Text section:
HHS to Stop Processing ERRP Applications Due to Fund Exhaustion

delay2.JPGThe Affordable Care Act’s Early Retiree Reinsurance Program (ERRP) is coming to an end sooner than anticipated. According to a notice (pdf) to be published in the April 5 edition of the Federal Register, the Department of Health and Human Services’ Centers for Medicare & Medicaid Services (CMS) will stop processing ERRP applications on May 5, 2011. Created under the new health reform law, the ERRP provides $5 billion in temporary financial help for employer health plans that continue to provide health coverage to “early retirees,” defined as individuals age 55 and older who are neither active employees nor eligible for Medicare, and to the early retirees’ spouses, surviving spouses, and dependents. Under the plan, the HHS will reimburse plan sponsors for certain claims between $15,000 and $90,000. The program began on June 1, 2010, and was scheduled to terminate on January 1, 2014, or whenever the $5 billion has been exhausted, whichever date is earlier. Due to the popularity of the program, all $5 billion of the allocated funds is expected to be dispersed soon. As stated in the Federal Register notice, the agency has “projected the availability of program funding based on the rate at which appropriated funds are currently being used to reimburse plan sponsors, and we have concluded that we have approved a sufficient number of applications to exhaust the program funding.”

According to a CMS memo (pdf) issued to staff members, the program has provided more than 1,300 employers nationwide with nearly $1.8 billion in reimbursements.

Items listed in a dataset
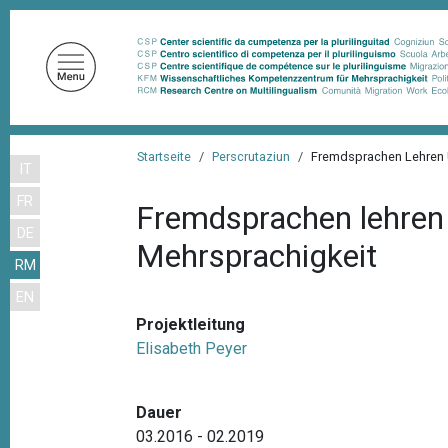
D
i
r
e
k
t
P
z
Startseite
Perscrutaziun
Fremdsprachen Lehren U
IT
f
u
FR
m
a
Fremdsprachen lehren 
I
DE
d
Mehrsprachigkeit
n
RM
n
h
EN
a
a
l
Projektleitung
v
t
Elisabeth Peyer
i
g
Dauer
a
03.2016 - 02.2019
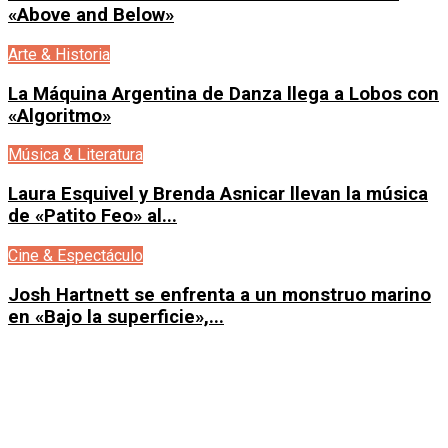
«Above and Below»
Arte & Historia
La Máquina Argentina de Danza llega a Lobos con
«Algoritmo»
Música & Literatura
Laura Esquivel y Brenda Asnicar llevan la música
de «Patito Feo» al...
Cine & Espectáculo
Josh Hartnett se enfrenta a un monstruo marino
en «Bajo la superficie»,...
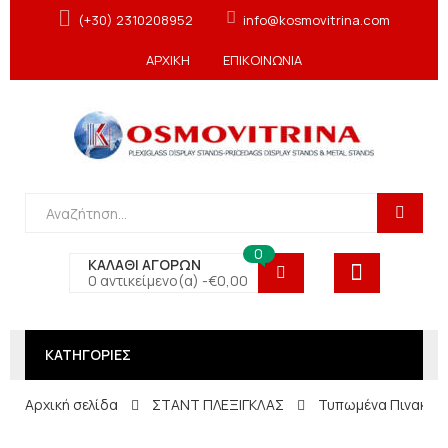
(+30) 2310208952
info@kosmovitrina.com
ΑΡΧΙΚΗ
ΕΠΙΚΟΙΝΩΝΙΑ
0
ΚΑΛΑΘΙ ΑΓΟΡΩΝ
0 αντικείμενο(α) -
€
0,00
ΚΑΤΗΓΟΡΙΕΣ
Αρχική σελίδα
ΣΤΑΝΤ ΠΛΕΞΙΓΚΛΑΣ
Τυπωμένα Πινακιδ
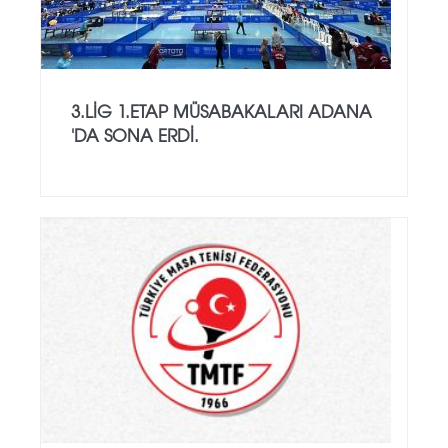
3.LİG 1.ETAP MÜSABAKALARI ADANA
'DA SONA ERDİ.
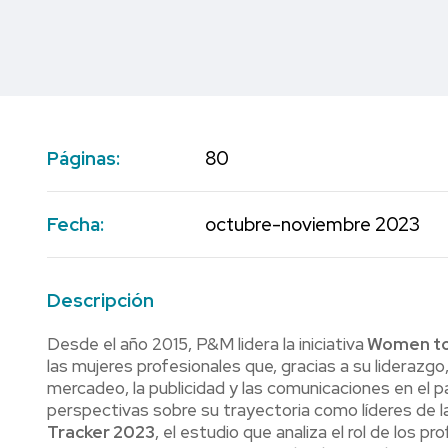
Páginas:
80
Fecha:
octubre-noviembre 2023
Descripción
Desde el año 2015, P&M lidera la iniciativa
Women to
las mujeres profesionales que, gracias a su liderazgo
mercadeo, la publicidad y las comunicaciones en el pa
perspectivas sobre su trayectoria como líderes de l
Tracker 2023
, el estudio que analiza el rol de los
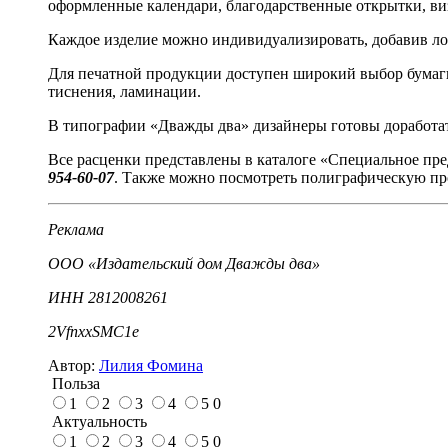
оформленные календари, благодарственные открытки, виз
Каждое изделие можно индивидуализировать, добавив ло
Для печатной продукции доступен широкий выбор бумаги
тиснения, ламинации.
В типографии «Дважды два» дизайнеры готовы доработат
Все расценки представлены в каталоге «Специальное пр
954-60-07
. Также можно посмотреть полиграфическую пр
Реклама
ООО «Издательский дом Дважды два»
ИНН 2812008261
2VfnxxSMC1e
Автор:
Лилия Фомина
Польза
1
2
3
4
5
0
Актуальность
1
2
3
4
5
0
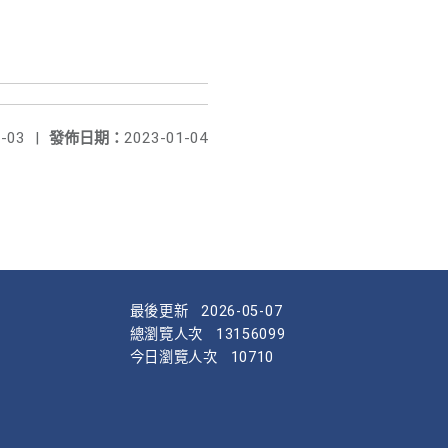
-03
|
發佈日期：
2023-01-04
最後更新
2026-05-07
總瀏覽人次
13156099
今日瀏覽人次
10710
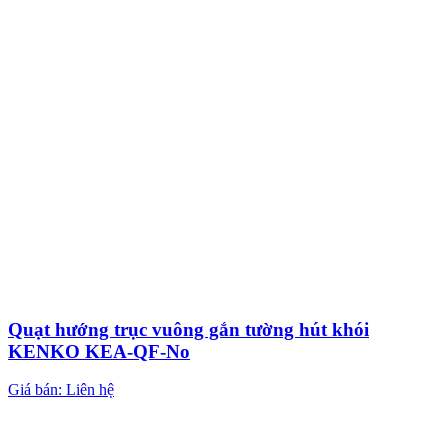
Quạt hướng trục vuông gắn tường hút khói
KENKO KEA-QF-No
Giá bán: Liên hệ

Task set:
- a) In two sentences, what does the article on the Early Retiree Reinsurance Program report?
- b) What calendar dates appear in the article on the Early Retiree Reinsurance Program? List all of them.

Solved problems:
- a) CMS will stop processing applications for the Affordable Care Act's Early Retiree Reinsurance Program on May 5, 2011, because the program's $5 billion, which reimburses employer health plans for certain claims for early retirees and their families, is expected to be used up soon. The program began on June 1, 2010, and according to a CMS memo it has given more than 1,300 employers nearly $1.8 billion in reimbursements.

- b)
- April 5 (the Federal Register edition carrying the notice)
- May 5, 2011 (CMS stops processing ERRP applications)
- June 1, 2010 (the program began)
- January 1, 2014 (the program's scheduled end date)